### Exercise requirements
Nothing belongs in the answer except the lines of the material that include "SpecialCharTok".

### Records for this exercise
**********

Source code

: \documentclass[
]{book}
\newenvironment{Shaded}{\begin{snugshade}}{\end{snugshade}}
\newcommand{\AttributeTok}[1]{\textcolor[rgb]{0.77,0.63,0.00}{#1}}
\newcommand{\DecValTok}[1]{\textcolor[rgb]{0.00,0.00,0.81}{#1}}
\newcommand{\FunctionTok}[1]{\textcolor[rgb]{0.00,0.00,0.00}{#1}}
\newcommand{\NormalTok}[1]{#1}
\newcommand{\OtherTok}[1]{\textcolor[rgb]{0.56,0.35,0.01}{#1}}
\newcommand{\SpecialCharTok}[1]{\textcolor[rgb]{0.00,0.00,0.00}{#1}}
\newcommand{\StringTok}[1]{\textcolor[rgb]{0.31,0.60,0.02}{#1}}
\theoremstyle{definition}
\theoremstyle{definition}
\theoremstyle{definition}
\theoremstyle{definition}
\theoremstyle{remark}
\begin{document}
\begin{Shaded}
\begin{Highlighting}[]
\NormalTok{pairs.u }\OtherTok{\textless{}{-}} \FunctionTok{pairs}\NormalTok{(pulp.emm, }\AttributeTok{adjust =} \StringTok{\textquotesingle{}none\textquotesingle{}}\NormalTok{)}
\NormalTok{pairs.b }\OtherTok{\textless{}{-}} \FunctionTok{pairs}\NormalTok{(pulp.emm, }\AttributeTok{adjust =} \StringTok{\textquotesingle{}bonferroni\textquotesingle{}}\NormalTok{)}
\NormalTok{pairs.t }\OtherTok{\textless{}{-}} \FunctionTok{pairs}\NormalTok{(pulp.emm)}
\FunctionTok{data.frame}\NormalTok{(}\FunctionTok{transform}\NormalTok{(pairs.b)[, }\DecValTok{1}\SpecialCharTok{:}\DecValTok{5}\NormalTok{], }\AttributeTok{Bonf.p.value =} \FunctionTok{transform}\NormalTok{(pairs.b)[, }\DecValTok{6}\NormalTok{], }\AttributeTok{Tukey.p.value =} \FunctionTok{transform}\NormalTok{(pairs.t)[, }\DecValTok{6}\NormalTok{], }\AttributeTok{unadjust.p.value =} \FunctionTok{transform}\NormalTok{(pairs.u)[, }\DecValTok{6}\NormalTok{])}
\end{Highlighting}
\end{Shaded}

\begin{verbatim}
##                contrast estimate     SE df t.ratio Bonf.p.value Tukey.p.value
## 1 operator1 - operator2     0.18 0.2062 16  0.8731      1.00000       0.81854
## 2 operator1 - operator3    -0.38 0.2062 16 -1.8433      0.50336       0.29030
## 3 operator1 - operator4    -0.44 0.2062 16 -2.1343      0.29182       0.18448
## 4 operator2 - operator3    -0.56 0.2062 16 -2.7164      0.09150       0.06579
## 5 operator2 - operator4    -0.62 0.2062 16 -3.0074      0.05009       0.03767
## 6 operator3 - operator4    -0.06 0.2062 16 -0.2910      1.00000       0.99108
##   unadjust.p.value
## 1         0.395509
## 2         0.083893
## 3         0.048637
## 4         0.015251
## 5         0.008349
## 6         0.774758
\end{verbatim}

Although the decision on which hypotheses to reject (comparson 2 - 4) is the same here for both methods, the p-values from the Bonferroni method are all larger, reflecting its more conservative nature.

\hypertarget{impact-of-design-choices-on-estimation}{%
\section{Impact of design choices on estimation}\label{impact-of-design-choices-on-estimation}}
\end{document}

**********

### Output of the exercise
\newcommand{\SpecialCharTok}[1]{\textcolor[rgb]{0.00,0.00,0.00}{#1}}
\FunctionTok{data.frame}\NormalTok{(}\FunctionTok{transform}\NormalTok{(pairs.b)[, }\DecValTok{1}\SpecialCharTok{:}\DecValTok{5}\NormalTok{], }\AttributeTok{Bonf.p.value =} \FunctionTok{transform}\NormalTok{(pairs.b)[, }\DecValTok{6}\NormalTok{], }\AttributeTok{Tukey.p.value =} \FunctionTok{transform}\NormalTok{(pairs.t)[, }\DecValTok{6}\NormalTok{], }\AttributeTok{unadjust.p.value =} \FunctionTok{transform}\NormalTok{(pairs.u)[, }\DecValTok{6}\NormalTok{])}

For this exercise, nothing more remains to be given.